Problem details » Select every line in the entries below that contains the word "Rechtsgrundlage", and copy each of those lines in full.

[Saved data entries]
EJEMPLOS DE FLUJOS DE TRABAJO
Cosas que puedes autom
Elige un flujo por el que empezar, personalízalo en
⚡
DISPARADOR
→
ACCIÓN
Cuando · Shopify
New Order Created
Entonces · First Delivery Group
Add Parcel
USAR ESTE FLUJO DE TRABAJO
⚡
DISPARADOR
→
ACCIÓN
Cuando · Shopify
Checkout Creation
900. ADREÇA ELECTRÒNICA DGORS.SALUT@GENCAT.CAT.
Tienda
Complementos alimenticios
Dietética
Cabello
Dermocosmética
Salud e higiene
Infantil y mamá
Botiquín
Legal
==
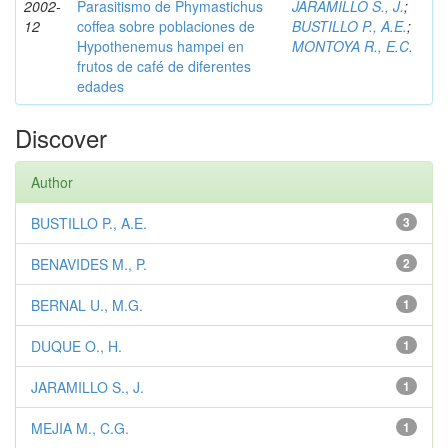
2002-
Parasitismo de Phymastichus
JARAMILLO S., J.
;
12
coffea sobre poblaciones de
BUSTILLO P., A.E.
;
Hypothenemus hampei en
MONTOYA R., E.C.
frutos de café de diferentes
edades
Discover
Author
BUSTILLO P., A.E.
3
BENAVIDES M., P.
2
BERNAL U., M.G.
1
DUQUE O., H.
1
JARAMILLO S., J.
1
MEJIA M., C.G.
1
* * *
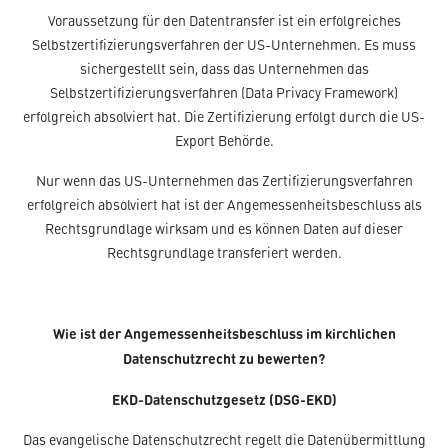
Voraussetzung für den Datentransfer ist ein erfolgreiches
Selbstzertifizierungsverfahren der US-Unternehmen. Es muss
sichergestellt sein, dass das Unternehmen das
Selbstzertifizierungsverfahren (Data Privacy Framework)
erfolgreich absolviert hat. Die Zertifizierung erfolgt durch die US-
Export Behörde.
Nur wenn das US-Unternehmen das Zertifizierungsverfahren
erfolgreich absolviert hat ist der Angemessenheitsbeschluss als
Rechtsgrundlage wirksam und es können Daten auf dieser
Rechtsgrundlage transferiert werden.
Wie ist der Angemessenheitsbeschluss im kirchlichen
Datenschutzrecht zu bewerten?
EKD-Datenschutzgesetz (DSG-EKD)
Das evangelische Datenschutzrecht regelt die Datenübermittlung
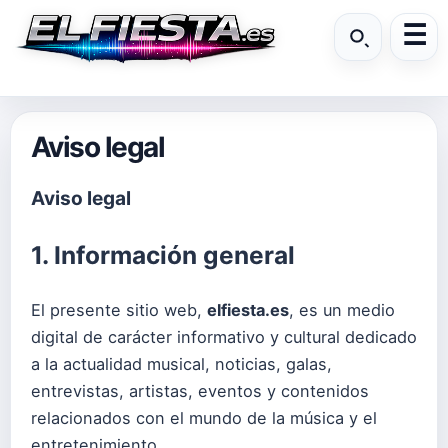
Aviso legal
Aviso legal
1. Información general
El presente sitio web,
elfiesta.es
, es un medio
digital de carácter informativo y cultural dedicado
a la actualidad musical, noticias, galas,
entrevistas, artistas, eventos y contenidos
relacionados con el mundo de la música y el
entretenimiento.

Solution to the exercise »
Rechtsgrundlage wirksam und es können Daten auf dieser
Rechtsgrundlage transferiert werden.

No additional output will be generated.